For the first time in more than 30 years, lava is flowing on the floor of Halema'uma'u crater in Hawaii.
Kilauea volcano's volatile lava lake spilled over the rim of a deep vent within Halema'uma'u crater several times overnight, lapping onto the edges of the vent like an overflowing pool. The lava lake sits in a crater within a crater: Halema'uma'u crater is the deep, wide pit at the top of Kilauea volcano. For this reason, the lava flood poses no risk to people or structures, said Matt Patrick, a geologist at the U.S. Geological Survey's Hawaiian Volcano Observatory.
However, the fresh lava has reached the wall of Halema'uma'u crater, triggering rockfalls and spectacular explosions as cold rock hits hot lava. A rockfall yesterday morning (April 28) tossed molten rock 280 feet (85 meters) high onto the edge of Halema'uma'u crater, Patrick said. The lava landed on instruments monitoring the churning lake surface and scorched an old fence. [Watch: Rock Falling into Lava Lake Triggers Explosion]
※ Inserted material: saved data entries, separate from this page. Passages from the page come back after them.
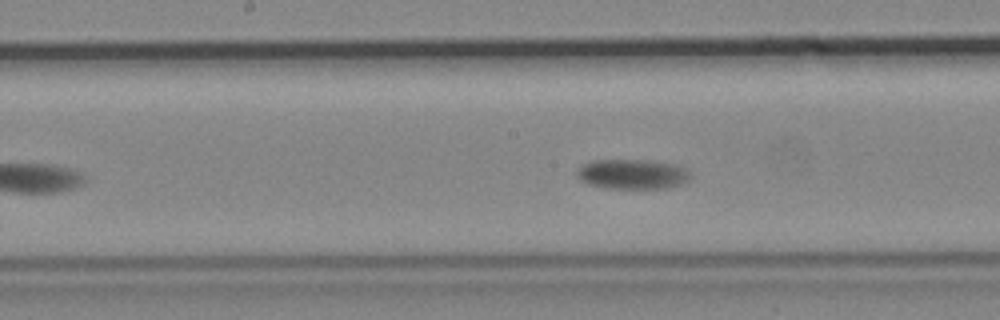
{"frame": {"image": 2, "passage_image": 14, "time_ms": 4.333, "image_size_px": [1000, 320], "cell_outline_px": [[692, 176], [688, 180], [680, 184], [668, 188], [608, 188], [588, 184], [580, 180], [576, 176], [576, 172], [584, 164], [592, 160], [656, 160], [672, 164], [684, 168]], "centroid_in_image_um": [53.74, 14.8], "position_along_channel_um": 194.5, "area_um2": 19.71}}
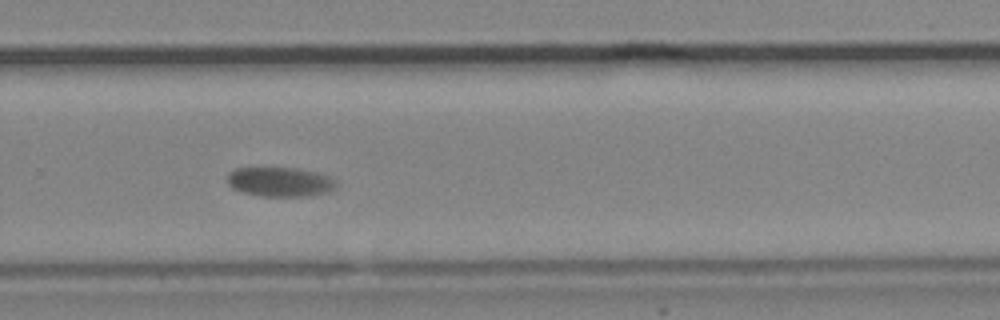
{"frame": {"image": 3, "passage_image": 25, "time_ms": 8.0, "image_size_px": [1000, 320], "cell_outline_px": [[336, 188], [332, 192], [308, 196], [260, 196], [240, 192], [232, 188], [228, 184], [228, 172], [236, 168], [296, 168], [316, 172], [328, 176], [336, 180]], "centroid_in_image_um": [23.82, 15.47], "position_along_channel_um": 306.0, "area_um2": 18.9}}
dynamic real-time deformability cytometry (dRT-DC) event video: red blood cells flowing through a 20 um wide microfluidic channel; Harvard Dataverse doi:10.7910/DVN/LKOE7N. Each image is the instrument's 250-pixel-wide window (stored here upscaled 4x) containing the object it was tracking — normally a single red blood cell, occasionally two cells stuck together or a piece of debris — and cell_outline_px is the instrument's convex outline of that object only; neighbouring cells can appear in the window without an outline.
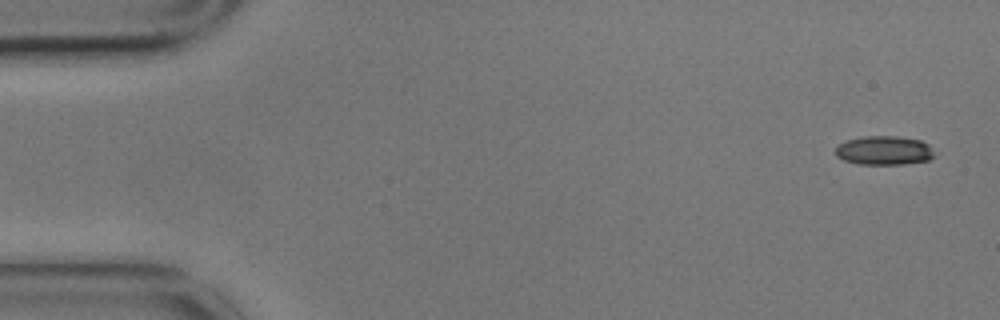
{"species": "common noctule bat (a hibernating species)", "species_latin": "Nyctalus noctula", "temperature_condition": "cold", "stored_images_in_passage": 11, "camera_frame_rate_fps": 3000, "um_per_image_px": 0.085, "animal": {"sex": "male", "body_mass_g": 17.9}, "frame": {"image": 1, "passage_image": 1, "time_ms": 0.0, "image_size_px": [1000, 320], "cell_outline_px": [[932, 156], [928, 160], [904, 164], [860, 164], [844, 160], [836, 156], [836, 148], [840, 144], [848, 140], [864, 136], [896, 136], [920, 140], [928, 144], [932, 152]], "centroid_in_image_um": [75.13, 12.79], "position_along_channel_um": 9.9, "area_um2": 16.42}}
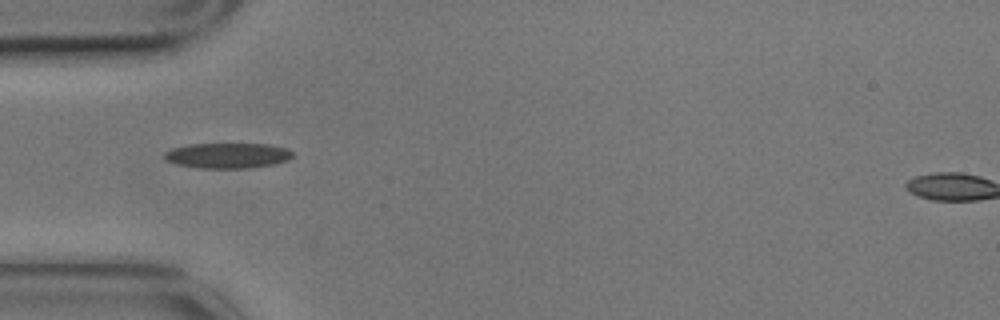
{"frame": {"image": 2, "passage_image": 2, "time_ms": 0.333, "image_size_px": [1000, 320], "cell_outline_px": [[292, 156], [288, 160], [272, 164], [252, 168], [200, 168], [176, 164], [164, 160], [164, 152], [172, 148], [188, 144], [268, 144], [288, 148], [292, 152]], "centroid_in_image_um": [19.32, 13.22], "position_along_channel_um": 65.7, "area_um2": 19.02}}
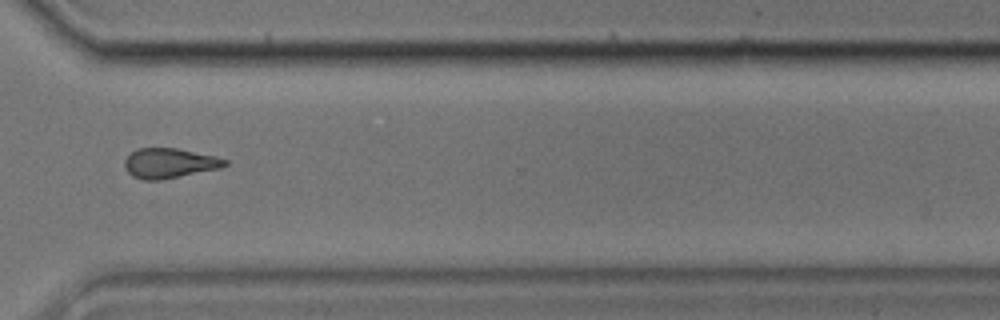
{"frame": {"image": 3, "passage_image": 9, "time_ms": 2.667, "image_size_px": [1000, 320], "cell_outline_px": [[228, 164], [224, 168], [160, 180], [144, 180], [132, 176], [124, 168], [124, 160], [136, 148], [176, 148], [216, 156], [228, 160]], "centroid_in_image_um": [14.43, 13.87], "position_along_channel_um": 356.2, "area_um2": 17.69}}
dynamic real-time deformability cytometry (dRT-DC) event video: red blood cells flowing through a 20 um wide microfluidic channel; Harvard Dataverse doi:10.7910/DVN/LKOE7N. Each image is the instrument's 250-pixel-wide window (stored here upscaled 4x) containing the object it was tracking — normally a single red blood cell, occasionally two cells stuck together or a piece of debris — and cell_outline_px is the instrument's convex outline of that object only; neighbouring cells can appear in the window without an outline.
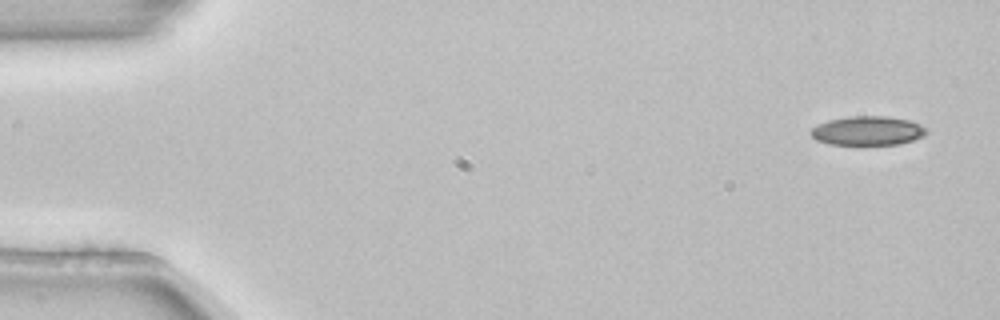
{"species": "common noctule bat (a hibernating species)", "species_latin": "Nyctalus noctula", "temperature_condition": "room temperature", "stored_images_in_passage": 5, "camera_frame_rate_fps": 3000, "um_per_image_px": 0.085, "animal": {"sex": "female", "body_mass_g": 22.7, "forearm_length_mm": 54.2}, "frame": {"image": 1, "passage_image": 1, "time_ms": 0.0, "image_size_px": [1000, 320], "cell_outline_px": [[928, 132], [924, 136], [900, 144], [828, 144], [816, 140], [808, 132], [812, 128], [828, 120], [848, 116], [888, 116], [912, 120], [928, 128]], "centroid_in_image_um": [73.79, 11.1], "position_along_channel_um": 11.2, "area_um2": 19.77}}
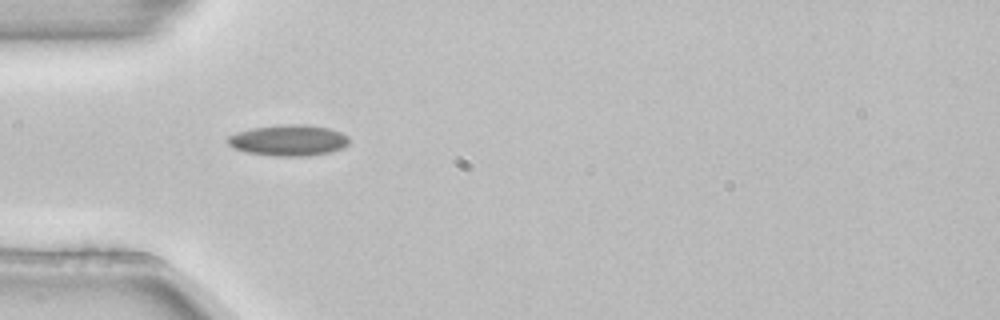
{"frame": {"image": 2, "passage_image": 4, "time_ms": 1.0, "image_size_px": [1000, 320], "cell_outline_px": [[348, 144], [344, 148], [328, 152], [308, 156], [276, 156], [244, 152], [232, 148], [228, 144], [228, 136], [236, 132], [252, 128], [280, 124], [308, 124], [332, 128], [348, 136]], "centroid_in_image_um": [24.52, 11.92], "position_along_channel_um": 60.5, "area_um2": 22.25}}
Close monitoring has revealed that the lava lake changes every day, rising and falling by the minute as gas builds up in the lava and then escapes. The lake surface also swells and drops when new magma flows into the volcano's underground reservoir of molten rock, or when magma is tapped during eruptions.
To watch the ongoing eruptions at Kilauea, visit the volcano observatory's live webcams.
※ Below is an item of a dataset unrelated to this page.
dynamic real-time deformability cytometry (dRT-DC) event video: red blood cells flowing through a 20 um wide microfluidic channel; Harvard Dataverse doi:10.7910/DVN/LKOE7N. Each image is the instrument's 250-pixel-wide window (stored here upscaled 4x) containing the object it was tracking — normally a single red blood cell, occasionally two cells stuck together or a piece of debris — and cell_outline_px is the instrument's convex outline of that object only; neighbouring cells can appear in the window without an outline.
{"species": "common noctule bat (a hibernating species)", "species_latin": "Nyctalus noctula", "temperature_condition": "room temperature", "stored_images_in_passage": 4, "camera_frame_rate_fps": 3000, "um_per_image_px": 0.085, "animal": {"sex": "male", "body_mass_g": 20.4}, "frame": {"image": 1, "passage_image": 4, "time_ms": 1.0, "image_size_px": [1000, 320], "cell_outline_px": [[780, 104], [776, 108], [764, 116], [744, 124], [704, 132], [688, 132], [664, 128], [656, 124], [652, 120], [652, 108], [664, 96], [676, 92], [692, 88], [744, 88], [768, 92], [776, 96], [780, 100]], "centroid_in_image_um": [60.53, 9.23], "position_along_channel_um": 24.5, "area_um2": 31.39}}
Kilauea's lava lake is second only to Nyiragongo volcano's in size, according to the USGS. Mount Nyiragongo is in the Democratic Republic of the Congo. Kilauea's lake is 560 feet by 720 feet (170 m by 220 m).
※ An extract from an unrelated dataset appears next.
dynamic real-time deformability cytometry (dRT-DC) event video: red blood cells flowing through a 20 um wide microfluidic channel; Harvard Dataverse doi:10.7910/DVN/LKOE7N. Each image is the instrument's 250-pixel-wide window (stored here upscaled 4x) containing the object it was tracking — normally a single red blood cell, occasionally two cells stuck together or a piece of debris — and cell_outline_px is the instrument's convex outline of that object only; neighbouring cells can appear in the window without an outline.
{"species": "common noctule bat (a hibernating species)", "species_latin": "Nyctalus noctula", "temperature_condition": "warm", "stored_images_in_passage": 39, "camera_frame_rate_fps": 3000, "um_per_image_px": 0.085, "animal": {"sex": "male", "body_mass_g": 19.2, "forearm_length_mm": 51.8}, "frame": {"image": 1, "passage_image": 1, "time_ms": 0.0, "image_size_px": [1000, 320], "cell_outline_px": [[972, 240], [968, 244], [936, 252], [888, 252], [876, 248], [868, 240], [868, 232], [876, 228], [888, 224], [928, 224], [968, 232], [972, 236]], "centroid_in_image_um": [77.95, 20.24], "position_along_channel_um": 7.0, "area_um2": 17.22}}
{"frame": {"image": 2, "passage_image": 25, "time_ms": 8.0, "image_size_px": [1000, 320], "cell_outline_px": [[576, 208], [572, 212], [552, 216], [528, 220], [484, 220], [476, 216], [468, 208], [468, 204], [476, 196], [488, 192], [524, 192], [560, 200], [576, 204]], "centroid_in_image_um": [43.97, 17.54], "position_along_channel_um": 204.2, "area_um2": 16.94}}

Until this month, the lava lake had risen as high as 72 feet (22 m) below the crater's rim and had dropped more than 720 feet below the rim at its lowest level. The lava lake, which emerged in February 2010, has never reached the crater's rim before. However, Kilauea volcano has a long history of summit eruptions, the most recent of which was in 1982. The deep vent holding the lava lake formed on March 19, 2008.
Kilauea volcano has erupted continuously since 1983 from its slopes, in an area called the East Rift Zone. The flows have destroyed more than 200 structures and have buried about 9 miles (14.5 kilometers) of highway with as much as 115 feet (35 m) of lava.